> **EXTRACTED TEXT**
· · · ·
It was a week of relaxing in the sun, sipping wine by the pool, and reading book after book after book. The perfect way to switch off.

The one thing I can't switch off, though, is my Tarting instincts. We had planned a trip across the border to Seville, and on the way there in the car, I suggested it might be fun to have a ride on the Metro, which only opened last year. The Bf harumphed his agreement, no doubt mentally calculating that a ride on an underground is worth at least one World Cup game back at the villa.

The Spanish are Metro crazy, and yet for some reason it hadn't yet reached Seville. There was an attempt to build one back in the Seventies, until the money dried up. The new Metro is an unusual hybrid: it runs underground in the city centre, but the trains are actually trams, identical to the ones that run through the city streets. It's an interesting concept, as it reduces the cost to build the routes and allows the Metro to reach further out into the suburbs than it would do with conventional rail. As it turned out, Line 1 is completely segregated from other vehicles, but at least they have the option.

It hasn't stopped the Metro from being Credit Crunched, though. The plan was for three lines, but the second, due to begin work this year, looks increasingly unlikely as Spain wrestles with its debts

We started out at Puerta Jerez, right in the very centre of the city. My first reaction is - what the hell is that font, Seville? Green is apparently the traditional colour for the city, so I'll let that slide, but that station name looks horrible. It has no class or dignity. What's worse, they've used that font everywhere - signs, maps, everything. A unified design is great when it works - when it doesn't you're just staring at nastiness everywhere you look.

Still, the station entrance itself is nice, open and sunny and, blessedly, air conditioned. We headed down into the ticket hall, which is very spacious. Ridiculously spacious in fact. This can be great in an underground station - think Canary Wharf or Bermondsey - but here it just feels like a waste of space. All that open air for no apparent reason.
· · · ·
> **TASKS TO COMPLETE**
• 1. Transcribe the part of the Seville Metro post that opens with the words containing "The Spanish are" and closes with "have the option.".
• 2. Write the next part of the Seville Metro post, picking up right after its final sentence.

> **DATASET SECTION**
· · · ·
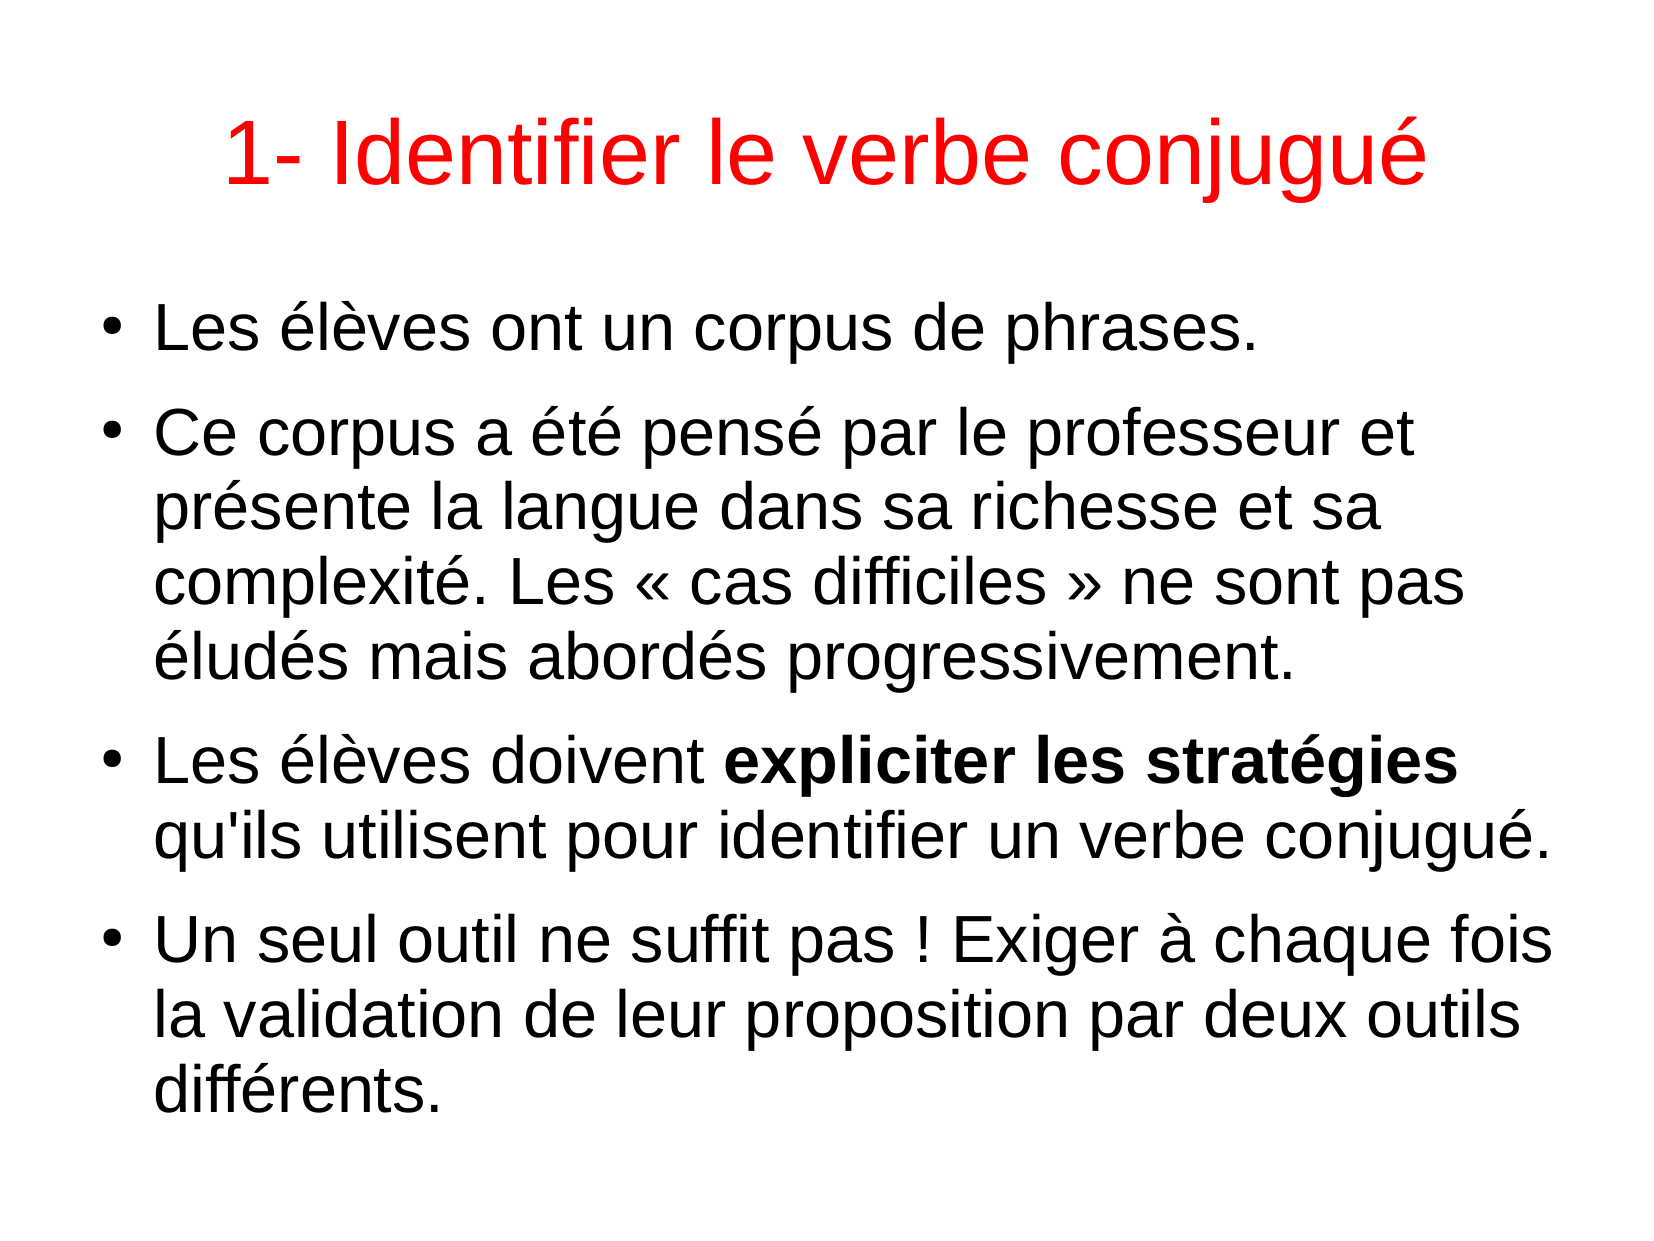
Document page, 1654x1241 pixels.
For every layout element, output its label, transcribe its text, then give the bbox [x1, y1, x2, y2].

title 1- Identifier le verbe conjugué [82, 49, 1571, 257]
list Les élèves ont un corpus de phrases. Ce corpus a été pensé par le professeur et présente la langue dans sa richesse et sa complexité. Les « cas difficiles » ne sont pas éludés mais abordés progressivement. Les élèves doivent expliciter les stratégies qu'ils utilisent pour identifier un verbe conjugué. Un seul outil ne suffit pas ! Exiger à chaque fois la validation de leur proposition par deux outils différents. [82, 290, 1571, 1134]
· · · ·
> **WRITTEN ANSWERS**
• 1.
The Spanish are Metro crazy, and yet for some reason it hadn't yet reached Seville. There was an attempt to build one back in the Seventies, until the money dried up. The new Metro is an unusual hybrid: it runs underground in the city centre, but the trains are actually trams, identical to the ones that run through the city streets. It's an interesting concept, as it reduces the cost to build the routes and allows the Metro to reach further out into the suburbs than it would do with conventional rail. As it turned out, Line 1 is completely segregated from other vehicles, but at least they have the option.

• 2.
The ticket office was closed, so we had to negotiate the machine. This should have been simple - there was an "English" option - but they really should have used something other than Google Translate to decipher it. The English was more confusing than the Spanish. "Tablets" instead of "Tickets"? "Go and Back" instead of "Return"? And what the hell are "Jumps" - we had the option of 0, 1, or 2?

In the end we got two "Go and Back" tickets, mainly through bashing the touchscreen like ham-fisted apes, and pushed our way through the electronic barriers to the platform below.

Down the escalators, onto the single island platform. There are Platform Edge Doors, to stop random suicides, which I always like: it gives the station a sort of Star Trek air, especially as the train comes gliding in behind them almost silently.

Troublingly, the train we boarded was packed. It was a roasting hot day, and I was worried about my levels of sweatiness. Fortunately, we boarded right behind the driver's cabin, and thanks to a smoked glass wall, we were able to stare inside, watching the driver operate the controls and getting slightly seasicky as the tunnel streamed towards us.

We had no distinct destination in mind - we were just there for the thrill of the journey (well, I was) - so we got off spontaneously at Gran Plaza. This is much more of a neighbourhood station than Puerta Jerez, and has one tunnel with two side platforms - in fact, this is the tunnel built in the Seventies. It's smaller and more compact, which is bizarre, because right above our heads was the Estadio Ramon Sanchez Pizchuan, home to Sevilla FC. Can you imagine the streams of fans that must push their way through those tiny ticket gates on match day? It must be like pushing Colgate out of a Tube. Still, the street level presence is nice.

Incidentally, you see that hat? I had to buy it on the first day because my rapidly balding head was frying in the sun, so I nipped into a C & A! Yes, they still have them in Europe. I found that ridiculously thrilling.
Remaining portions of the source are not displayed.